Language-integrated querying for Python 3 using the BOLDR framework.
This project is the result of a 6-week internship at the LRI in Orsay, in which I was tasked with with building a Python library that would allow Python developers to write database queries using idiomatic Python constructs such as comprehensions and user-defined functions.
For instance, for this user-defined function:
def at_least(salary):
return [{'name': e.name}
for e in employees
if e.salary < salary]
This library would generate the following SQL query:
SELECT e.name
FROM employees AS e
WHERE e.salary < {salary}
Where {salary}
acts as a placeholder for the value of salary
provided to the function.
Under the hood, the qir
module uses introspection to translate Python code into an intermediate representation –the QIR– at runtime. This representation is then translated into the desired query language (SQL, HiveQL, JSON, etc.) using the BOLDR framework (which is being built at the LRI).

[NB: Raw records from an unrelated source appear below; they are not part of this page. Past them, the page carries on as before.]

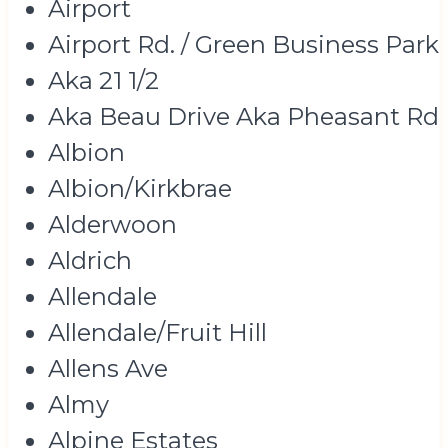
Airport
Airport Rd. / Green Business Park
Aka 21 1/2
Aka Beau Drive Aka Pheasant Rd
Albion
Albion/Kirkbrae
Alderwoon
Aldrich
Allendale
Allendale/Fruit Hill
Allens Ave
Almy
Alpine Estates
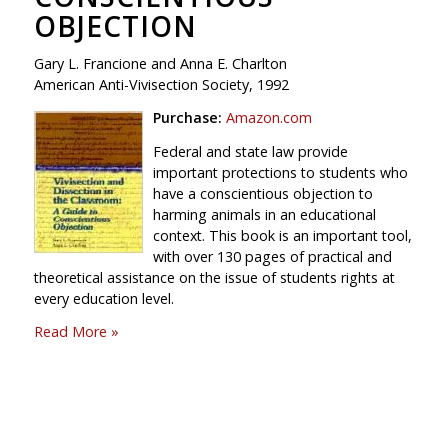
OBJECTION
Gary L. Francione and Anna E. Charlton
American Anti-Vivisection Society, 1992
Purchase:
Amazon.com
Federal and state law provide
important protections to students who
have a conscientious objection to
harming animals in an educational
context. This book is an important tool,
with over 130 pages of practical and
theoretical assistance on the issue of students rights at
every education level.
Read More »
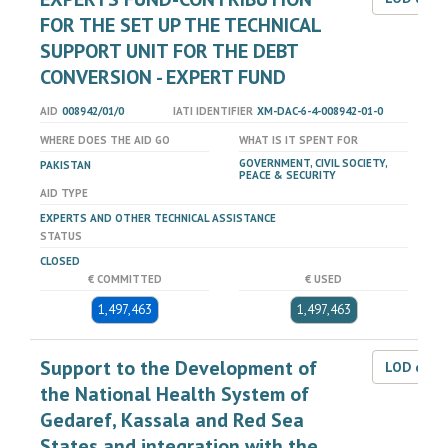
FOR THE SET UP THE TECHNICAL
SUPPORT UNIT FOR THE DEBT
CONVERSION - EXPERT FUND
AID
008942/01/0
IATI IDENTIFIER
XM-DAC-6-4-008942-01-0
WHERE DOES THE AID GO
WHAT IS IT SPENT FOR
GOVERNMENT, CIVIL SOCIETY,
PAKISTAN
PEACE & SECURITY
AID TYPE
EXPERTS AND OTHER TECHNICAL ASSISTANCE
STATUS
CLOSED
€ COMMITTED
€ USED
1,497,463
1,497,463
Support to the Development of
LOD dat
the National Health System of
Gedaref, Kassala and Red Sea
States and integration with the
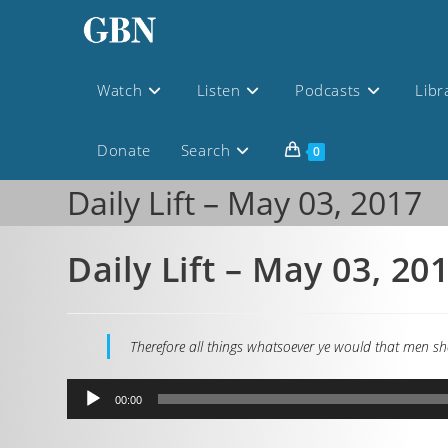
Watch
Listen
Podcasts
Libr
Donate
Search
0
Daily Lift – May 03, 2017
Daily Lift – May 03, 20
Therefore all things whatsoever ye would that men sho
Audio
00:00
Player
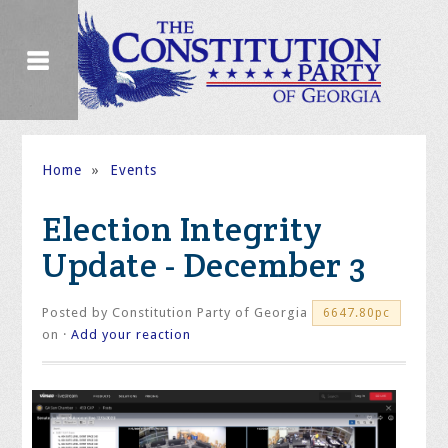
Home
»
Events
Election Integrity
Update - December 3
Posted by
Constitution Party of Georgia
6647.80pc
on ·
Add your reaction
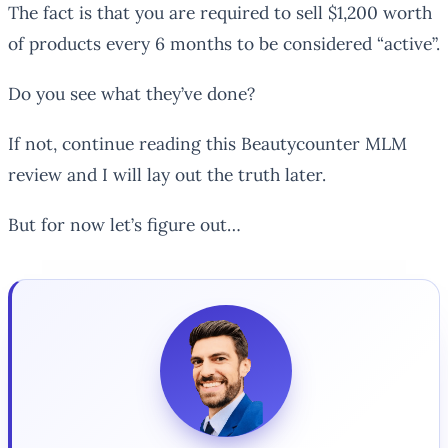
The fact is that you are required to sell $1,200 worth
of products every 6 months to be considered “active”.
Do you see what they’ve done?
If not, continue reading this Beautycounter MLM
review and I will lay out the truth later.
But for now let’s figure out…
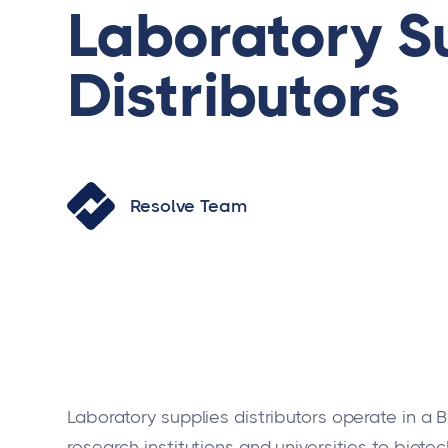
Laboratory S
Distributors
Resolve Team
Laboratory supplies distributors operate in a
research institutions and universities to bio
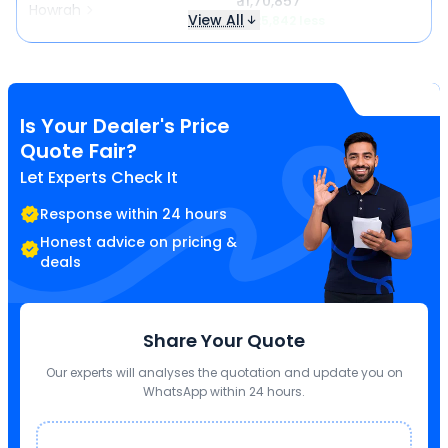
₹ 11,70,857
Howrah
View All
₹ 1,25,842 less
Is Your Dealer's Price
Quote Fair?
Let Experts Check It
Response within 24 hours
Honest advice on pricing &
deals
Share Your Quote
Our experts will analyses the quotation and update you on
WhatsApp within 24 hours.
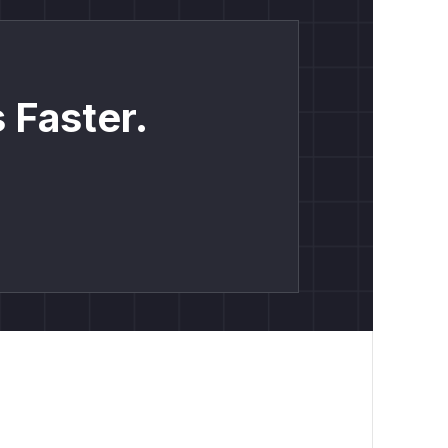
 Faster.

Introspection is done through CPython's dis
module, which allows the inspection of the bytecode of any function at runtime. This bytecode is then converted into a QIR term using a symbolic stack machine described in the internship report. I chose to use dis
over inspect
as it handles anonymous functions much better, and because, let's face it, it's quite funny trying to translate bytecode into a lambda-calculus-like representation.
Communication between the Python client and the BOLDR server is achieved using Protocol Buffers and gRPC.
The share
directory contains:
- a 20-page internship report that explains the whole translation procedure in details;
- a Beamer presentation –written in French– that summarizes the internship.